If it all goes completely pear-shaped, try to look statesmanlike and get someone to shred the documents. The truth won't come out for a couple of decades and then a commission will be set up to investigate. It will conclude that the right answer all along was (a), but by then nobody will remember which of those small countries it was that you trashed, and you will be long out of office, so what do you care?

I only bring this up because among the documents in the president-elect's pending tray there should be one or two that relate to Plan Colombia. They ought to get his attention, if only because he might wonder why the US is dispensing military aid to Colombia to the tune of $2m a day. Perhaps he will be told that this is the result of an agreement between the Colombian president, Andres Pastrana, and the Clinton administration, in which the US responded to poor, war-torn Colombia's request for assistance in its fight against drug trafficking and in support of a peace process.

That is certainly a version of the events of the last two years, but it's a misleading one. Andres Pastrana did ask for aid to fund coca eradication and a peace process. What he got instead, though, was a huge amount of aid, 70% of which is military, to fund a war.
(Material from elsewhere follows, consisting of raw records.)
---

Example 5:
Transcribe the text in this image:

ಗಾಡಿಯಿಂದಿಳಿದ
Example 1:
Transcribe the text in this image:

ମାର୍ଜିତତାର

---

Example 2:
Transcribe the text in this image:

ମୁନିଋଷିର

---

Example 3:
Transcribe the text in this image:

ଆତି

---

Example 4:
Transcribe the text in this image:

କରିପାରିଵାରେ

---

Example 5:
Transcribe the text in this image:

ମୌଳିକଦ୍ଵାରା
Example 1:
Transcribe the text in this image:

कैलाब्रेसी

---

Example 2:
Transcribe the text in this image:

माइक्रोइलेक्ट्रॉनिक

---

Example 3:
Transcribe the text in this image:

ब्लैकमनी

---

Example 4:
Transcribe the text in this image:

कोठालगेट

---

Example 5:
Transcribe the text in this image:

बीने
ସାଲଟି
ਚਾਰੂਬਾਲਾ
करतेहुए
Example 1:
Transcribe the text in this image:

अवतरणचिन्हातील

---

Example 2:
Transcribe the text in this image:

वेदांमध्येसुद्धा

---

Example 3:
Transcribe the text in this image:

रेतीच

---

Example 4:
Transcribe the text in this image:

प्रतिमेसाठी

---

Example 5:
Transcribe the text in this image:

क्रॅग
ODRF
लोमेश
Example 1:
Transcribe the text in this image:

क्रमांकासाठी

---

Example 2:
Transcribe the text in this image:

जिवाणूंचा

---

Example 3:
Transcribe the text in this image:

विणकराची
After a year of preparation, that war is about to begin in earnest. Against whom is it to be waged? Not against the coca cartels in Colombia or the consumers in Manhattan but against the peasants who plant the coca and against the guerrillas of the Revolutionary Armed Forces of Colombia (Farc) who protect them. This will solve neither the civil war nor the drug problem.
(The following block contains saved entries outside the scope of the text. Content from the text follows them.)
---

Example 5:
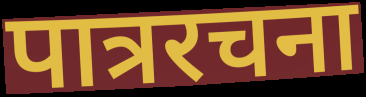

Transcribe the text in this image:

पात्ररचना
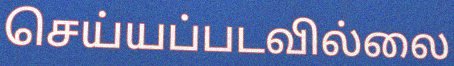
செய்யப்படவில்லை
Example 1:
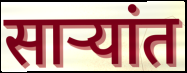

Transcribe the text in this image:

साऱ्यांत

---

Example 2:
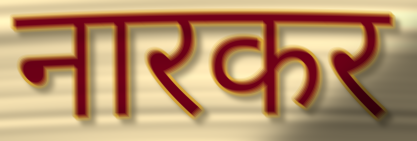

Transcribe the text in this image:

नारकर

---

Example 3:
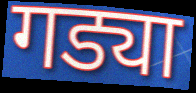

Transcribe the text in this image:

गड्या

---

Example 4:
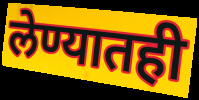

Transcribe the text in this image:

लेण्यातही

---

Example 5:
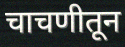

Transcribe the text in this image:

चाचणीतून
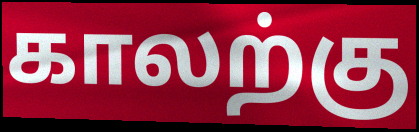
காலற்கு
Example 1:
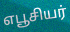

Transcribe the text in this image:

எபூசியர்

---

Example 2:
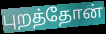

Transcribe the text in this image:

புறத்தோன்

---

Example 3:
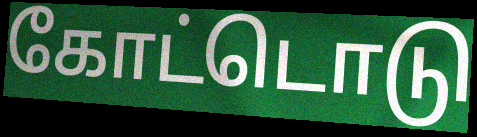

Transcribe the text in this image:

கோட்டொடு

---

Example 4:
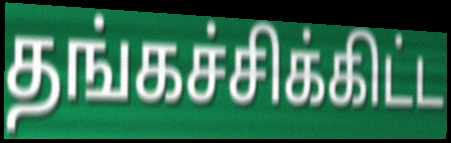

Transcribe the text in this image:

தங்கச்சிக்கிட்ட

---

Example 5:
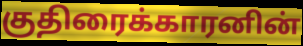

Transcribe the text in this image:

குதிரைக்காரனின்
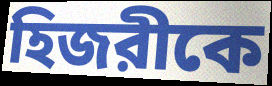
হিজরীকে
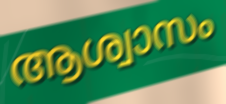
ആശ്വാസം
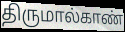
திருமால்காண்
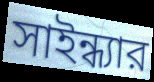
সাইন্ধ্যার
Just for the record, what were the objectives of Plan Colombia? They were to support the peace process, to reduce drug trafficking and to assist in Colombia's reconstruction. Already the peace process is on the edge of collapse, coca cultivation and trafficking has expanded and, as for reconstruction, the number of internal refugees has soared. Colombian human rights workers estimate that 300,000 people have been driven from their homes.

Nobody disputes that human rights violations have increased dramatically in the past 12 months - so much so that Colombia will certainly lose its certification and George W Bush will find himself obliged to sign a waiver if he wishes to continue to disburse the military aid. All this comes as a surprise only to those who did not read or understand the warnings about the consequences of Plan Colombia that were produced by a series of NGOs and human rights organisations from the beginning.
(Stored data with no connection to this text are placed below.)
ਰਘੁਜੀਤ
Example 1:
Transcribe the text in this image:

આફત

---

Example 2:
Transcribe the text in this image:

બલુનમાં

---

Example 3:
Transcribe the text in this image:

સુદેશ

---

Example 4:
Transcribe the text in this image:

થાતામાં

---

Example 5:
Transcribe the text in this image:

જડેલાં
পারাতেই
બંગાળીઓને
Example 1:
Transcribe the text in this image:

I would like to add a few predictions of my own: the Farc guerrillas will not be defeated, the coca plantations will relocate across the borders of Brazil, Peru and Bolivia and Colombia's neighbours will find themselves drawn into the conflict. (Ecuador is already the site of a new $62m US airforce base.)

A key part of Plan Colombia is the chemical warfare to be waged on the coca plantations in the south. The intention is, State Department officials admit, to remove the women and children and blitz the place. Leaving aside the ecological damage this Armageddon will cause, it might be worth pointing out that in the 25 years since the US began to use chemicals to eradicate coca, Colombia's area under cultivation has gone from 25,000 to 140,000 hectares.

If US drugs policy were a company, it would have gone bankrupt years ago. But it marches to its own drum, whose peculiar rhythm can be detected in the sayings of General Barry R McCaffrey, the White House drug tsar. A year ago, McCaffrey was being briefed by a series of experts from Colombian NGOs and human rights movements in Bogota on precisely why Plan Colombia was a very bad idea. The general did not disagree. He explained, though, why the plan would go ahead.

"When I was a young soldier," he told the astonished gathering, "I was taught that it was better to entertain a doubt than to make a mistake. But as the years go by I realise that's wrong. It's far better to make a mistake than to entertain a doubt." That's the spirit, general.